Your assignment ->
Show every line of the material below that contains the word "value". Case counts.

---

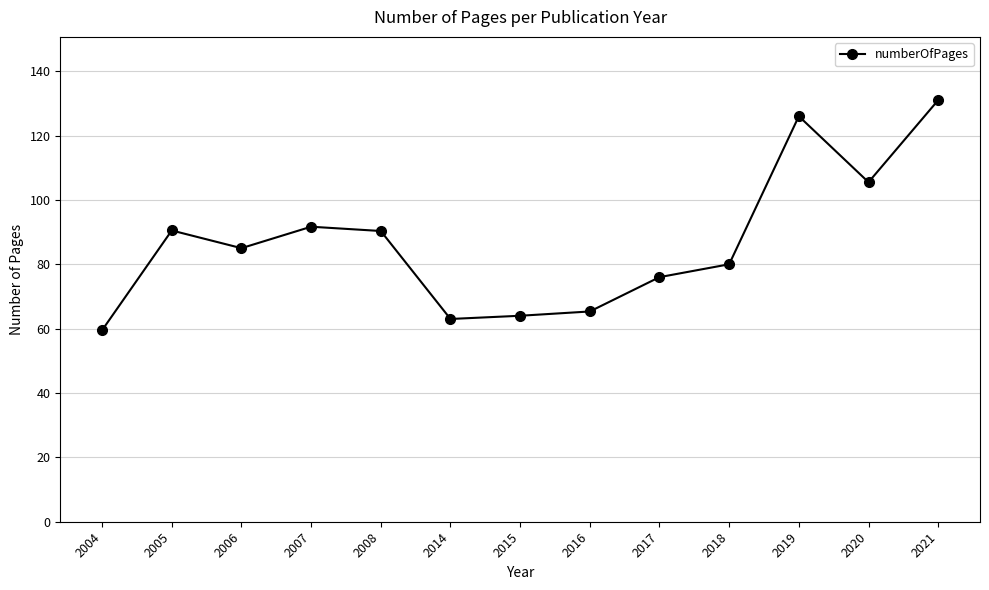

Where is the first local minimum?

2006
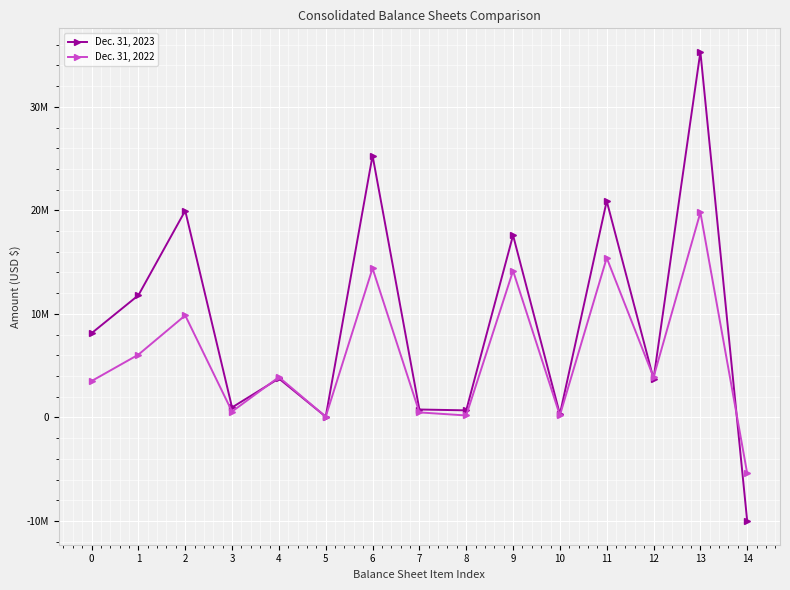

What is the value of the Dec. 31, 2022 point at the 8th from the left?

486816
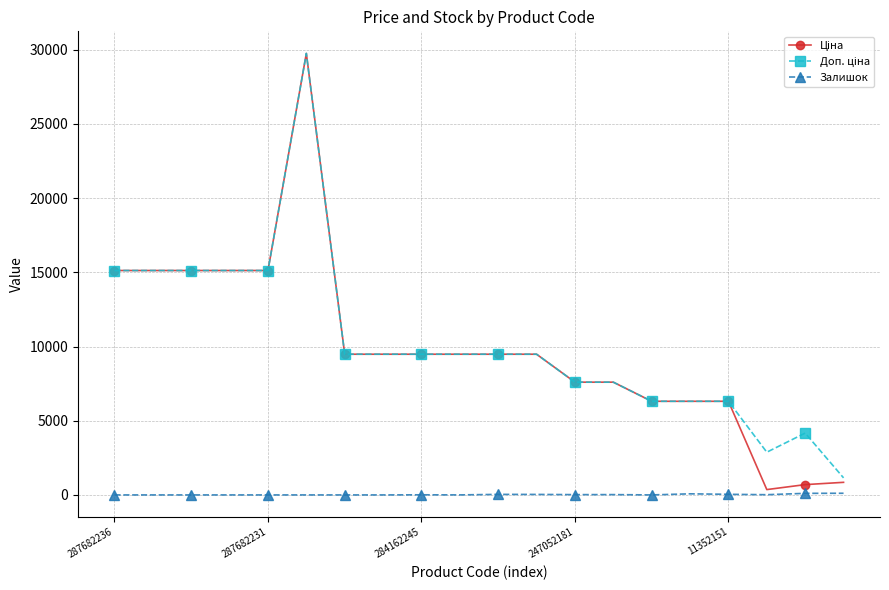

How many series are shown in this chart?

3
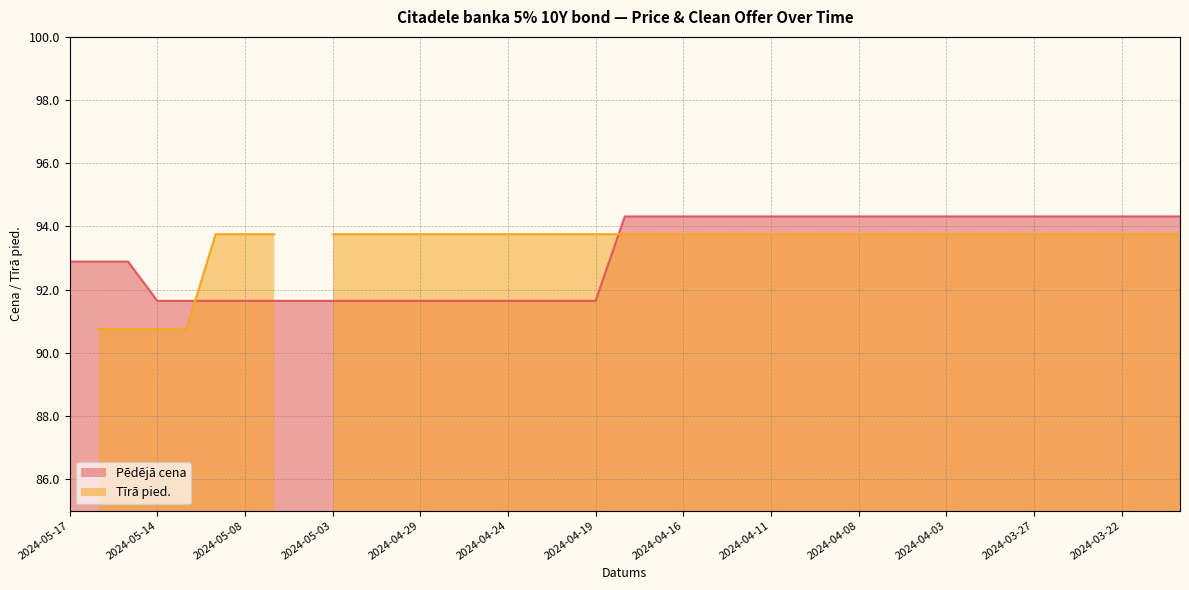

Which has a higher value, 2024-04-29 or 2024-04-10?

2024-04-10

---

Response ->
What is the value of the Dec. 31, 2022 point at the 8th from the left?
Which has a higher value, 2024-04-29 or 2024-04-10?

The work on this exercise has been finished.